Finisco di lavorare alle cinque e mi dirigo subito nel locale, dove mi unisco alla tavolata con parte del mio piano (Simon, Zamir, Tam, Tina) e altri tra manager e semplici aiutanti. Quando Nick Costa mi vede ha due bicchieri in mano, ne poggia uno sul mio tavolo e non capisco; poi mi porge la mano e allora sì, poggio io il mio bicchiere e gliela stringo. Alle otto il negozio chiude e il locale si popola di Hamleys staff. Alle nove ci saranno state almeno sessanta persone del negozio. Sempre a quell’ora una trentina di persone erano già cotte dall’alcol.
Sul mio sgabello osservavo i miei colleghi con il fascino di chi non realizzava ancora quale fortuna fosse quella circostanza, quel locale così cool, l’ingresso avvenuto alle sole parole “Hamleys party”, che come un Apriti Sesamo hanno spinto il buttafuori armadio ad aprirmi la porta. Ero pieno di inglesi in piena euforia, capivo una parola su cinque, ridevo quando loro ridevano, anche quando non avevo la più pallida idea di cosa si ridesse e quando lo capivo ridevo ancora più di gusto. Ho scattato foto a chiunque, mi sono ritratto con persone che non scorderò mai in vita mia, ho tirato Nick per il braccio e ora ho la foto con lui, Magda ha abbracciato Anna e ho una foto di due polacche che si baciano sulle labbra.

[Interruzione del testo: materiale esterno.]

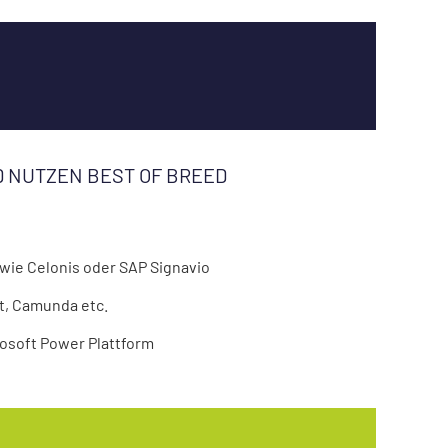
 NUTZEN BEST OF BREED
wie Celonis oder SAP Signavio
t, Camunda etc.
osoft Power Plattform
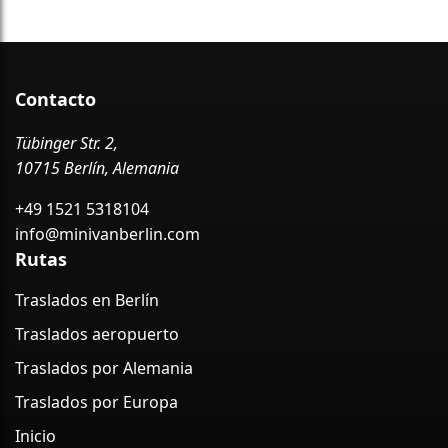
Contacto
Tübinger Str. 2,
10715 Berlín, Alemania
+49 1521 5318104
info@minivanberlin.com
Rutas
Traslados en Berlín
Traslados aeropuerto
Traslados por Alemania
Traslados por Europa
Inicio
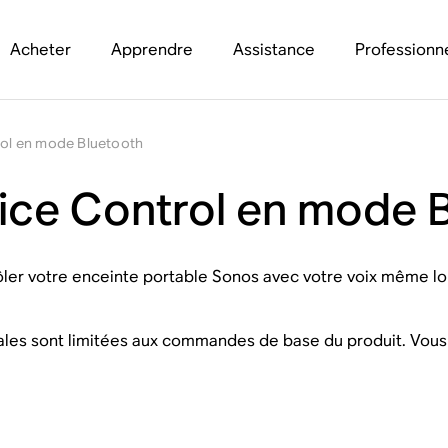
Acheter
Apprendre
Assistance
Professionn
rol en mode Bluetooth
oice Control en mode 
ôler votre enceinte portable Sonos avec votre voix même lo
ales sont limitées aux commandes de base du produit. Vou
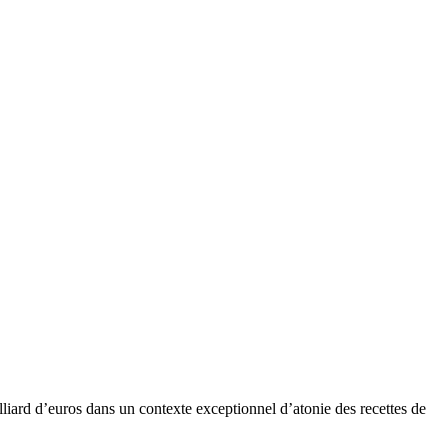
lliard d’euros dans un contexte exceptionnel d’atonie des recettes de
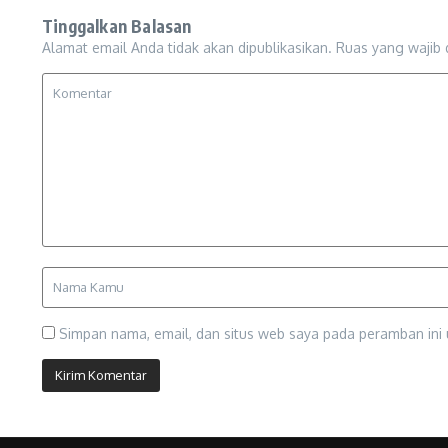
Tinggalkan Balasan
Alamat email Anda tidak akan dipublikasikan.
Ruas yang wajib 
Simpan nama, email, dan situs web saya pada peramban ini 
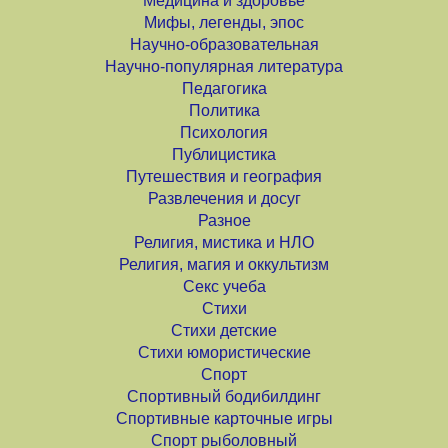
Медицина и здоровье
Мифы, легенды, эпос
Научно-образовательная
Научно-популярная литература
Педагогика
Политика
Психология
Публицистика
Путешествия и география
Развлечения и досуг
Разное
Религия, мистика и НЛО
Религия, магия и оккультизм
Секс учеба
Стихи
Стихи детские
Стихи юмористические
Спорт
Спортивный бодибилдинг
Спортивные карточные игры
Спорт рыболовный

Senza la maglietta blu e i pantaloni neri con cui siamo costretti a lavorare, vestiti da sera, chi più, chi meno elegante, siamo bellissimi.

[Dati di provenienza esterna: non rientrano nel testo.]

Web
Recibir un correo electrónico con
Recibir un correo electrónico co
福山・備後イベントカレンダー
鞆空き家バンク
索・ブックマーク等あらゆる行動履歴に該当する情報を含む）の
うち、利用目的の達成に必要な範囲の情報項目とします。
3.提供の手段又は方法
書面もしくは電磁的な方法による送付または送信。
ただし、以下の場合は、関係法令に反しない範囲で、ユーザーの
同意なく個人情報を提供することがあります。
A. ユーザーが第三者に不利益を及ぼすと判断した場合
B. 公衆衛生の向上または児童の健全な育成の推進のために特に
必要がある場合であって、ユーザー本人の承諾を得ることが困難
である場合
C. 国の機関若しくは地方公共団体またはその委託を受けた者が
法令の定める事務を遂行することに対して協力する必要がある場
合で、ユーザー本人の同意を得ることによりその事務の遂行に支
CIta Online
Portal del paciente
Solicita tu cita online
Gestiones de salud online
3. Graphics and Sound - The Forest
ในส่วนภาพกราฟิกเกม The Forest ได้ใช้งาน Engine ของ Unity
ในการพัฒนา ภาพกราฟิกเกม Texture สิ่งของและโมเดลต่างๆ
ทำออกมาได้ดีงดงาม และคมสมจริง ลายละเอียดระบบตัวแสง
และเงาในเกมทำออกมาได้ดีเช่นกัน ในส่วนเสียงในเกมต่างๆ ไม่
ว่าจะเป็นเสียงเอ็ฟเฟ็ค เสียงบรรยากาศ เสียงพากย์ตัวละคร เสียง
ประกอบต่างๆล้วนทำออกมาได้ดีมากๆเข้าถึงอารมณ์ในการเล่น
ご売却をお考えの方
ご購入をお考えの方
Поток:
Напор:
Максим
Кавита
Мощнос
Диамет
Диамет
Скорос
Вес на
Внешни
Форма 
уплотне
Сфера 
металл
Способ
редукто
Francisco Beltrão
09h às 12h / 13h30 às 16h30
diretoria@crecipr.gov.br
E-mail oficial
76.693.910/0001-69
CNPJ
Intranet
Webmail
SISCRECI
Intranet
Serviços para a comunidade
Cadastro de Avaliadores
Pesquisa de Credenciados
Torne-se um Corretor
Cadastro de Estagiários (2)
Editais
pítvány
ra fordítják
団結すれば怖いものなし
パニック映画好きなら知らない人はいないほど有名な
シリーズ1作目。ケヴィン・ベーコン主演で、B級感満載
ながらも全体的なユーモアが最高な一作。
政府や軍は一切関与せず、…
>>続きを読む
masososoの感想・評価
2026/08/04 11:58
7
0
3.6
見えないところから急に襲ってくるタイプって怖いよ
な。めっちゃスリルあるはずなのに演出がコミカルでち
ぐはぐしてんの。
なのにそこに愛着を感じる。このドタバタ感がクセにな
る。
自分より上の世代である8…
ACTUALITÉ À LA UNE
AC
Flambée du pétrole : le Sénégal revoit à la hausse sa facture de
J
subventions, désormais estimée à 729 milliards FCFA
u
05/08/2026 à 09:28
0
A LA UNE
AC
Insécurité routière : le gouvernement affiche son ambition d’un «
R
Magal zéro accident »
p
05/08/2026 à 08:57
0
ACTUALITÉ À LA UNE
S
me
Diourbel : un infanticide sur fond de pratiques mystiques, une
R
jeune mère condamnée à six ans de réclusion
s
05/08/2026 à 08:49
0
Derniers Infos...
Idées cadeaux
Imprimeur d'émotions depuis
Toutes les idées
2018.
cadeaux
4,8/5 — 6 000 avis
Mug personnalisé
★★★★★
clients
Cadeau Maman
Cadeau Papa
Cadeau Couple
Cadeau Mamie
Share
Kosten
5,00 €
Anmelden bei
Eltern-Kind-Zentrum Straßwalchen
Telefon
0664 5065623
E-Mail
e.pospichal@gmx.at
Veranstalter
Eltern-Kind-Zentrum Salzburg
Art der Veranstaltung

Magda e Hayley indossano vestiti dalla scollatura notevole. Le ragazze asiatiche del piano terra non sono più carine, ma deliziose. A noi ragazzi basta una maglietta firmata o una camicia per darci tutta un’altra aria.
Fuori dal negozio, liberi da quelle che sono le restrizioni imposte dal business, ci facciamo morire dalle risate. Pensavo che Simon, il mio floor manager, fosse serioso, ma Venerdì ha fatto imitazioni per cui ancora rido come uno scemo. Zamir è un amico, sempre col pacchetto di sigarette aperto verso di me e quando gli offro il mio cocktail lui fa spallucce e mi dice che da buon mussulmano non beve alcol. Magda e Anna sono due ragazzine, in giro per il locale come teenager nella loro prima notte in discoteca. Anders è un personaggio, svedese con la barba e i capelli lunghi biondi e il cappello dei Ramones sempre in testa. Phillip, l’altro mio floor manager, si è infilato dieci euro arrotolati in lungo nel naso. Agnuscha non la conoscevo, ma è una ragazza che a pelle mi ispira fiducia.

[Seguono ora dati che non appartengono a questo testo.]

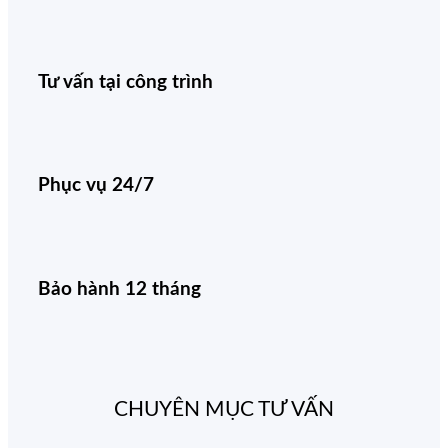
Tư vấn tại công trình
Phục vụ 24/7
Bảo hành 12 tháng
CHUYÊN MỤC TƯ VẤN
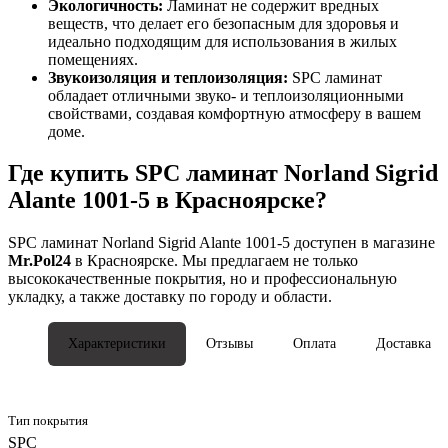
Экологичность:
Ламинат не содержит вредных
веществ, что делает его безопасным для здоровья и
идеально подходящим для использования в жилых
помещениях.
Звукоизоляция и теплоизоляция:
SPC ламинат
обладает отличными звуко- и теплоизоляционными
свойствами, создавая комфортную атмосферу в вашем
доме.
Где купить SPC ламинат Norland Sigrid
Alante 1001-5 в Красноярске?
SPC ламинат Norland Sigrid Alante 1001-5 доступен в магазине
Mr.Pol24
в Красноярске. Мы предлагаем не только
высококачественные покрытия, но и профессиональную
укладку, а также доставку по городу и области.
Характеристики
Отзывы
Оплата
Доставка
Тип покрытия
SPC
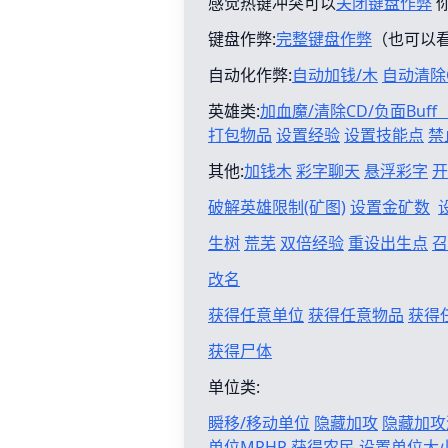
感觉热键冲突可以
关闭键盘作弊
键盘作弊:
完整键盘作弊
（也可以
自动化作弊:
自动加钱/木
自动清除
英雄类:
加血魔/清除CD/负面Buf
打包物品
设置经验
设置技能点
禁
其他:
加钱木
彩字聊天
悬浮彩字
开
破解英雄限制(矿图)
设置金矿数
生树
荒芜
双倍经验
重设出生点
召
改名
获得任意单位
获得任意物品
获得
获得尸体
单位类:
瞬移/移动单位
隐藏加攻
隐藏加攻
单位MPHP
获得农民
设置单位大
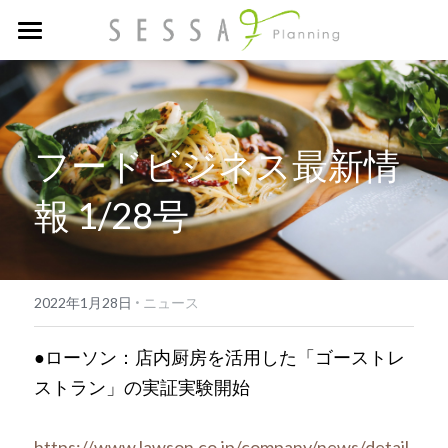
トップ
お客様の声・実績
フードビジネス最新情
フードビジネスNEWS
報 1/28号
FAQ
リクルート
·
2022年1月28日
ニュース
お問い合わせ
●ローソン：店内厨房を活用した「ゴーストレ
ストラン」の実証実験開始
https://www.lawson.co.jp/company/news/detail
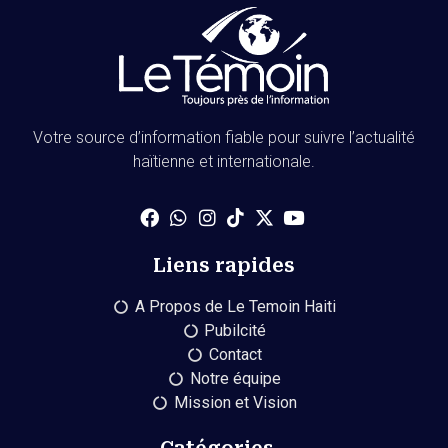
Votre source d’information fiable pour suivre l’actualité
haïtienne et internationale.
Liens rapides
A Propos de Le Temoin Haiti
Pubilcité
Contact
Notre équipe
Mission et Vision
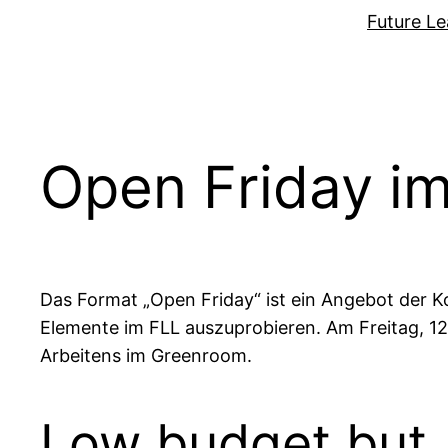
Zum
Future Le
Inhalt
springen
Open Friday i
Das Format „Open Friday“ ist ein Angebot der K
Elemente im FLL auszuprobieren. Am Freitag, 1
Arbeitens im Greenroom.
Low budget but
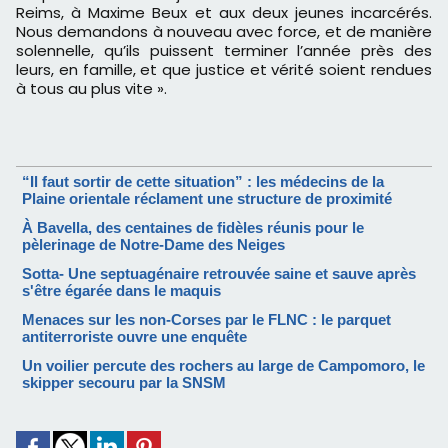
Reims, à Maxime Beux et aux deux jeunes incarcérés.
Nous demandons à nouveau avec force, et de manière
solennelle, qu’ils puissent terminer l’année près des
leurs, en famille, et que justice et vérité soient rendues
à tous au plus vite ».
“Il faut sortir de cette situation” : les médecins de la
Plaine orientale réclament une structure de proximité
À Bavella, des centaines de fidèles réunis pour le
pèlerinage de Notre-Dame des Neiges
Sotta- Une septuagénaire retrouvée saine et sauve après
s'être égarée dans le maquis
Menaces sur les non-Corses par le FLNC : le parquet
antiterroriste ouvre une enquête
Un voilier percute des rochers au large de Campomoro, le
skipper secouru par la SNSM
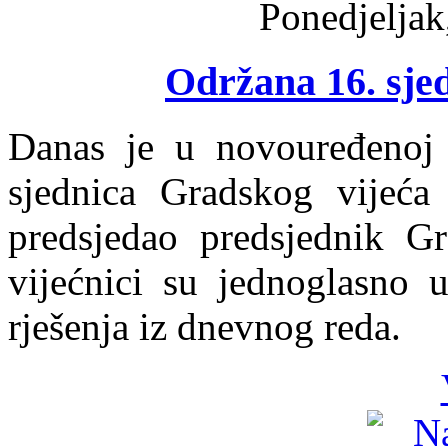
Ponedjeljak
Održana 16. sje
Danas je u novouređenoj 
sjednica Gradskog vijeća
predsjedao predsjednik Gr
vijećnici su jednoglasno u
rješenja iz dnevnog reda.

Prima di uscire ho salutato Nick con una forte stretta di mano. Gli ho augurato “Good Luck” e lui risponde con un “Take Care”. Esco col sorriso sulla bocca, mentre nel locale i ragazzi iniziano a ballare. Sono cotto anche io: cinque ore di sonno, otto ore di lavoro e sei ore di party alle spalle. Sei ore. Giusto per scalare la lista, non “il primo della lista” (lo sarò il giorno del mio, di leaving party), ma per uscire definitivamente dalla zona “ultimo dei puzzoni”. Cammino per Kingly Street e davanti all’ingresso staff di Hamleys, a voce neanche tanto bassa mi escono due parole e una risata: “CHE FIGATA!”